Dediquei quase toda minha vida profissional a aprender (conhecer e praticar) como tornar uma organização mais eficiente e valiosa. Da habilidade individual até implantar e otimizar o gerenciamento estratégico compartilhado por todo o tecido da empresa, minha atenção e meus estudos visavam a fazer melhor, com custos menores, essa trajetória de administrar uma organização. Sempre acreditei que administrar é aumentar o valor da organização. Agora e no futuro, priorizando sempre o segundo. Trazer os “pontos-futuro” para a realidade das pessoas, motivando-as a se apropriarem de seus desafios.
Vivenciei a trajetória da palavra “Qualidade” e sua vasta hermenêutica, desde a “ignorância entusiasmada” do início dos anos 80 até um certo cansaço e desencanto com esse nome no fim da década de 90. Conceitos, métodos e ferramentas gerenciais: tudo pra tornar a organização melhor e em busca da excelência. Das ferramentas gerenciais mais utilizadas no mundo (*1), pelo menos, três quartos delas foram vivenciadas pelas empresas que dirigi.
Atmosfera gerencial
Do chão da fábrica até a liderança executiva da organização, esse caminho, pode ser estimulante e enriquecedor. O poder para mim tinha menos a ver com a propriedade da empresa do que com exercê-lo para colocar em prática formas e ideias para construir uma empresa melhor. De mais valor. Era uma visão tão pura quanto necessária para focar apenas nas melhorias organizacionais.
Discutíamos e até brigávamos no trabalho, não para ter a propriedade da empresa, mas sim, para ter mais poder em sua estratégia e sua rotina. Via de regra, essa é a atitude do executivo profissional. É como se o poder quase sempre se confundisse com a propriedade e em nome dela, pudéssemos exercê-lo continua e permanentemente.
Dependendo do estágio de evolução das empresas, a presença do proprietário ou do grupo controlador é maior ou menor. Mas, sempre existirá. Nas empresas, ditas profissionalizadas (as que têm parte do capital em Bolsa, teoricamente), a ausência do exercício de propriedade pode ser tão alta que os executivos, de tão poderosos, podem chegar a pensar que são seus proprietários. Pelo fato de os mesmos estarem fora da contenda diária, muita coisa pode ser feita à margem daquilo que seria suas orientações.

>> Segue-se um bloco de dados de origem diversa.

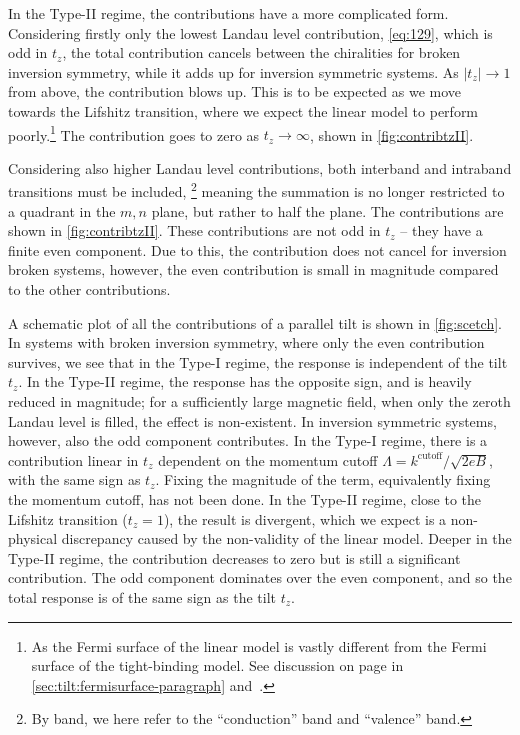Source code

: In the Type-II regime, the contributions have a more complicated form.
Considering firstly only the lowest Landau level contribution, \cref{eq:129}, which is odd in \( t_z \), the total contribution cancels between the chiralities for broken inversion symmetry, while it adds up for inversion symmetric systems.
As \( |t_z| \to 1 \) from above, the contribution blows up.
This is to be expected as we move towards the Lifshitz transition, where we expect the linear model to perform poorly.\footnote{As the Fermi surface of the linear model is vastly different from the Fermi surface of the tight-binding model.
See discussion on page \pageref{sec:tilt:fermisurface-paragraph} in \cref{sec:tilt:fermisurface-paragraph} and~\textcite{vanderwurffMagnetovorticalThermoelectricTransport2019}.}
The contribution goes to zero as \( t_z \to \infty \), shown in \cref{fig:contribtzII}.

Considering also higher Landau level contributions, both interband and intraband transitions must be included,%
\footnote{By band, we here refer to the ``conduction'' band and ``valence'' band.}
meaning the summation is no longer restricted to a quadrant in the \( m,n \) plane, but rather to half the plane.
The contributions are shown in \cref{fig:contribtzII}.
These contributions are not odd in \( t_z \) -- they have a finite even component.
Due to this, the contribution does not cancel for inversion broken systems, however, the even contribution is small in magnitude compared to the other contributions.

A schematic plot of all the contributions of a parallel tilt is shown in \cref{fig:scetch}.
In systems with broken inversion symmetry, where only the even contribution survives, we see that in the Type-I regime, the response is independent of the tilt \( t_z \).
In the Type-II regime, the response has the opposite sign, and is heavily reduced in magnitude;
for a sufficiently large magnetic field, when only the zeroth Landau level is filled, the effect is non-existent.
In inversion symmetric systems, however, also the odd component contributes.
In the Type-I regime, there is a contribution linear in \( t_z \) dependent on the momentum cutoff \( \Lambda = k^{\text{cutoff}} /\sqrt{2 eB}   \), with the same sign as \( t_z \).
Fixing the magnitude of the term, equivalently fixing the momentum cutoff, has not been done.
In the Type-II regime, close to the Lifshitz transition (\( t_z = 1 \)), the result is divergent, which we expect is a non-physical discrepancy caused by the non-validity of the linear model.
Deeper in the Type-II regime, the contribution decreases to zero but is still a significant contribution.
The odd component dominates over the even component, and so the total response is of the same sign as the tilt \( t_z \).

O velho dito “nose in, hands out” é mais uma orientação genérica, nem sempre aplicável em momentos essenciais.
Só os acionistas relevantes (ou os donos) mais empreendedores, ousados e visionários percebem com clareza esta fronteira. O ponto onde é demarcado o fim do campo de atuação do poder gerencial e o início do poder da propriedade. Chamo esta fronteira de “atmosfera gerencial”. Só alguns proprietários do bloco de controle, muito raros, vão além dela. Entram e saem dela com habilidade capaz de enriquecer os ambientes que transitam. Chamo-os de “acionistas-astronautas”. Tem sorte a empresa que possui tais preciosidades. Aqueles que podem sair da empresa, transitar por outros espaços, ver mais além, o todo até e, de vez em quando, retornarem à atmosfera, sabendo provocar e contribuir sem interferir. Aí também vai um desafio dialético: atuar sem tocar! É realmente, repito, muito raro encontrar um proprietário de grande empresa com tal estágio evolutivo.

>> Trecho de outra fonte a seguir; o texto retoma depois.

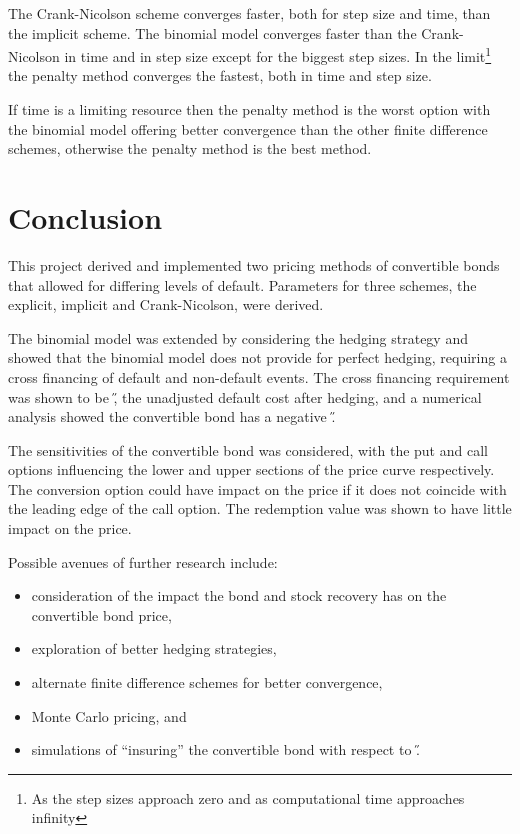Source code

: \documentclass[a4paper,11pt,oneside]{report}
\theoremstyle{plain}
\theoremstyle{definition}
\begin{document}
The Crank-Nicolson scheme converges faster, both for step size and time, than the implicit scheme.  The binomial model converges faster than the Crank-Nicolson in time and in step size except for the biggest step sizes.  In the limit\footnote{As the step sizes approach zero and as computational time approaches infinity} the penalty method converges the fastest, both in time and step size.

If time is a limiting resource then the penalty method is the worst option with the binomial model offering better convergence than the other finite difference schemes, otherwise the penalty method is the best method.


\chapter{Conclusion}
This project derived and implemented two pricing methods of convertible bonds that allowed for differing levels of default.  Parameters for three schemes, the explicit, implicit and Crank-Nicolson, were derived.

The binomial model was extended by considering the hedging strategy and showed that the binomial model does not provide for perfect hedging, requiring a cross financing of default and non-default events.  The cross financing requirement was shown to be \H, the unadjusted default cost after hedging, and a numerical analysis showed the convertible bond has a negative \H.

The sensitivities of the convertible bond was considered, with the put and call options influencing the lower and upper sections of the price curve respectively.  The conversion option could have impact on the price if it does not coincide with the leading edge of the call option.  The redemption value was shown to have little impact on the price.

Possible avenues of further research include:
\begin{itemize}
 \item consideration of the impact the bond and stock recovery has on the convertible bond price,
 \item exploration of better hedging strategies,
 \item alternate finite difference schemes for better convergence,
 \item Monte Carlo pricing, and
 \item simulations of ``insuring'' the convertible bond with respect to \H.
\end{itemize}
\end{document}
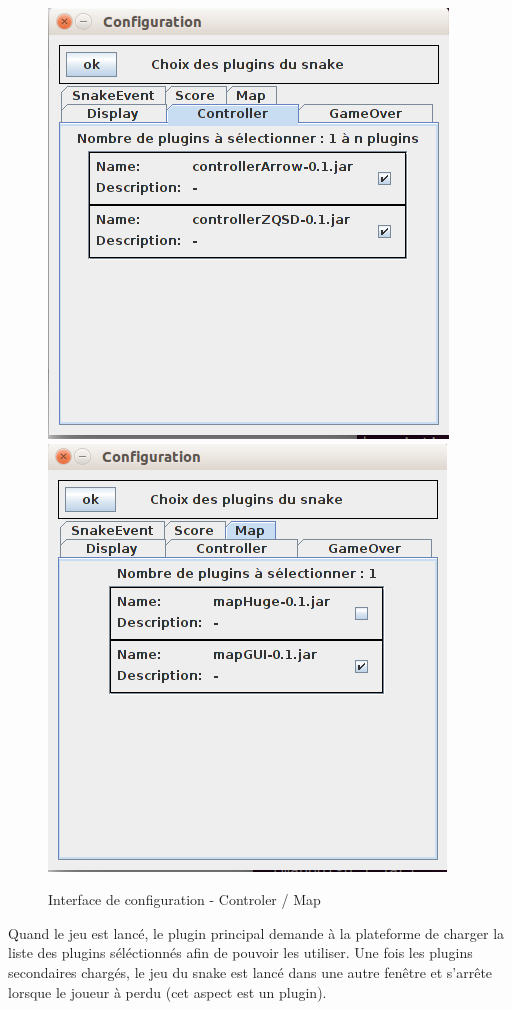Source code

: \documentclass[12pt,a4paper]{article}
\begin{document}
\begin{figure}[h]
    \centering
    \includegraphics[scale=0.4]{ressources/configurationControler.png}
    \includegraphics[scale=0.4]{ressources/configurationMap.png}
    \caption{Interface de configuration - Controler / Map}
\end{figure}       
    
Quand le jeu est lancé, le plugin principal demande à la plateforme de charger 
la liste des plugins séléctionnés afin de pouvoir les utiliser. Une fois les 
plugins secondaires chargés, le jeu du snake est lancé dans une autre fenêtre et
s'arrête lorsque le joueur à perdu (cet aspect est un plugin).
\end{document}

O comum, na melhor das hipóteses, é que as fronteiras sejam demarcadas e o conhecimento pragmático, a experiencia vivida, a história das empresas fiquem como guardiões da propriedade e durem apenas a geração do fundador. Ele não foi capaz de ir além do seu tempo, transitar pelo espaço, julgar e entender a finitude, semear inovações que o transcendessem. Foram determinísticos, não dialéticos.
No cenário real das empresas, procuram-se com extrema necessidade executivos com alma de dono ou donos com racionalidade executiva. Eles se equivalem.